The path, particularly at its northern end, was quite overgrown. This led me to continue to the right at a foliage choked fork – but here we were obviously heading in the wrong direction. So we retreated a few steps and took the left-hand path. We seemed to be heading in the right direction now (northwest) but hardly on a “track,” which I mistakenly assumed applied only to surfaces capable of carrying wheeled traffic. However I was relieved to see, at the top of the hill, the wire fence of the waterworks. This left another question – which was the descending track that marked out next turnoff? I began a circuit of the waterworks and finally came out on a tarmac road; this surface, I would have argued, seemed more that a mere “track.” But we used it to stamp some mud from our shoes.

“Do you ever get lost?” Cindi asked me. “You’ve been lost for the last fifteen minutes,” I replied, “but you’re not any more.” We descended a short distance and found our next turnoff. It brought us through a spooky plantation whose trees were so tightly packed that we had to search out our route in noontime darkness. This path ended at the side of the M4. We crossed a secondary road with a “Site Closed” sign on which someone had painted, “So Fuck Off!”

We passed over the motorway and turned left on the wide but empty road to Pyatt’s Farm. The Notarainnis were some distance ahead, accompanied by the disloyal Bertie. As nearly as I can tell, the sharp right turn to the farm represented the most westerly point on the London Countryway’s oblong circuit. We had, of course, been heading north and west from day one, but all of our movement from this point on would now be tinged with an eastward tug.

Pyatt’s Farm was passed as quickly as possible (for the nose’s sake) and we descended on a track and then climbed steeply uphill, our last ascent for the day. Dorothy wanted to give our shaggy dog some water on this ascent but I insisted we reach the top first. Some complaints about deferred gratification followed. At the top we lay down for a few minutes in the sun. I had to give a thirsty Dorothy my apple.

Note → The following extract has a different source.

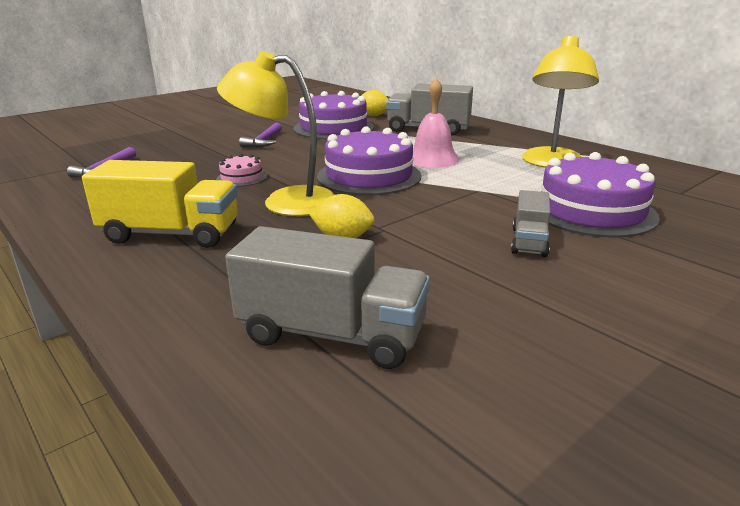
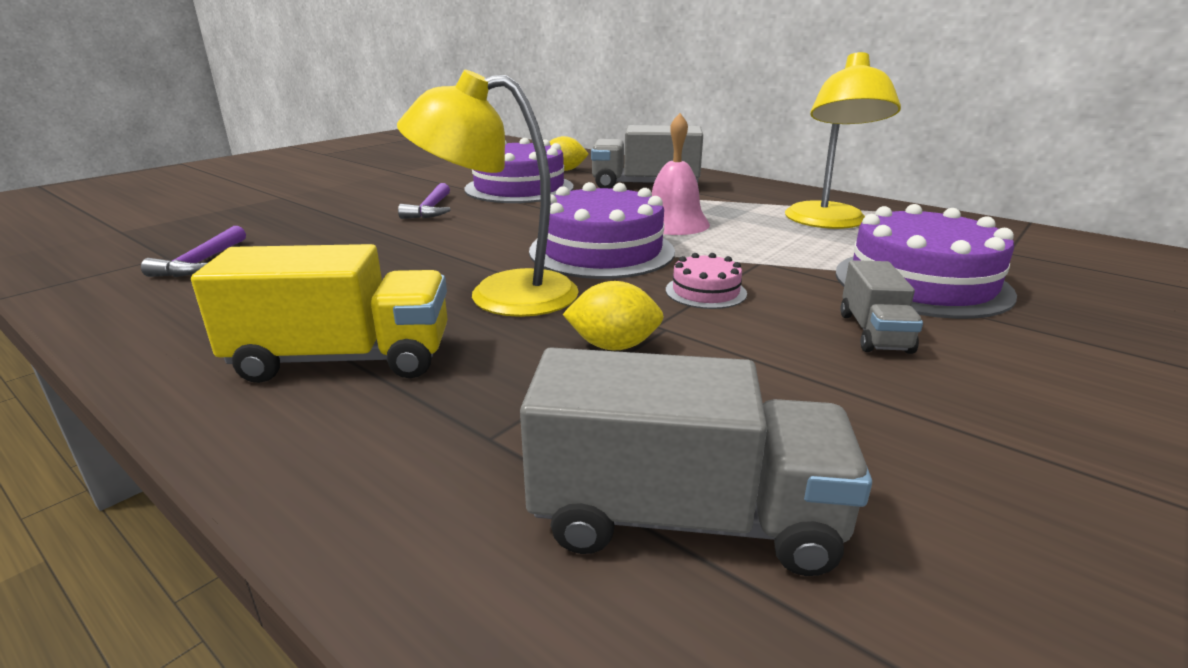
camera: 10 degrees left, 0 degrees up
pink cake [216,154,267,187] -> pink cake moved to [666,253,747,309]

We were now catching views of Dashwood’s famous Mausoleum and the golden top of the church tower across the valley. These were part of the next day’s walk for us, however. Today we had only to descend to the A40, passing cricketers at play, and into West Wycombe village. While I was pondering bus timetables outside the Swan Hotel a local lady pointed out where we were to stand for the High Wycombe bus. There was about half an hour for snacks and for Dorothy and the Notarainnis to do some antique shopping. Dorothy bought a bakelite card case and the Notarainnis bought a ginger jar and two spoons. Shortly before five we were at the bus stop, but the first vehicle to arrive was not the local over to the High Wycombe train station but a Green Line coach heading for London itself. We decided to ride it all the way to Marble Arch.

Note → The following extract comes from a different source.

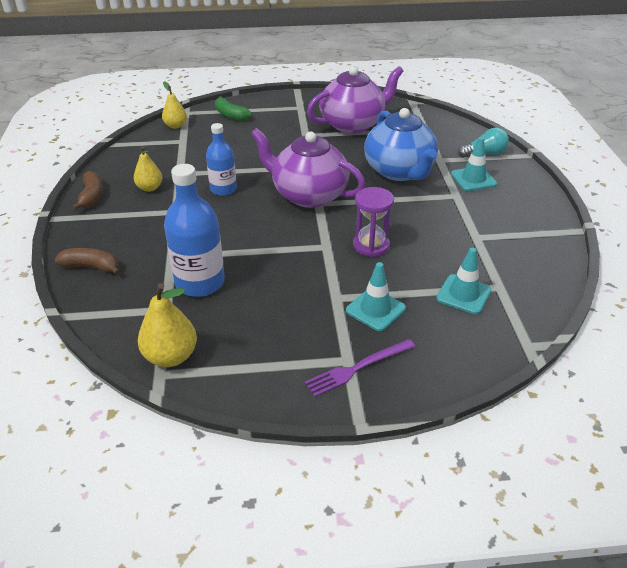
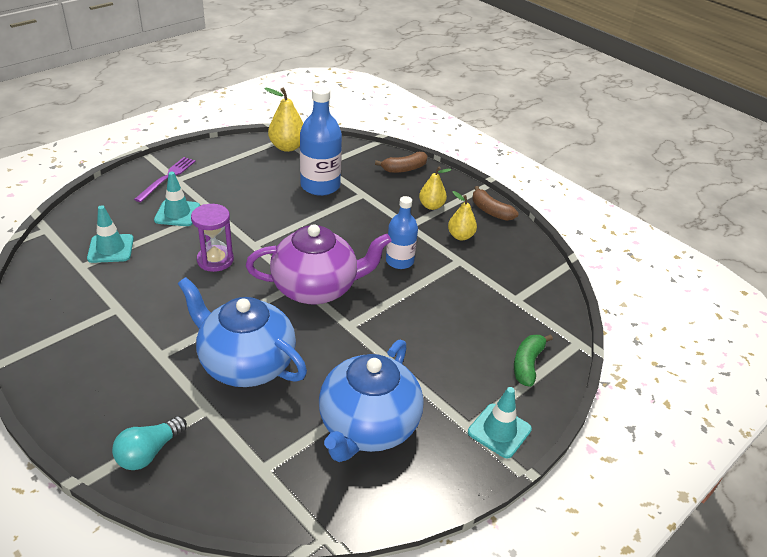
camera: 140 degrees right, 0 degrees up
yellow pear [162,81,187,129] -> yellow pear moved to [419,167,452,210]
green banana [215,96,251,121] -> green banana turned 75 degrees counterclockwise [514,334,553,387]
purple teapot [307,66,403,134] -> blue teapot [319,340,423,462]
turquoise traffic cone [451,137,497,191] -> turquoise traffic cone moved to [468,387,532,458]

For the first few minutes the bus was rather crowded – it was a struggle getting to a seat with the dog ­– but after High Wycombe there was plenty of room. Dirty Bertie even selected his own perch for the rest of the journey. We said goodbye to the Notarainnis at Park Lane. They had been excellent walking companions but – like most ASL families – they were soon off to another posting and we never saw them again.

We crossed over to enter the underground labyrinth in search of a toilet, jumped on a 16 bus opposite the Odeon (Bertie, refusing to follow me upstairs, actually slipped his collar at this point), and got off at Elgin Avenue. We got Turkish takeout at the Lokanta and arrived home at 7:00.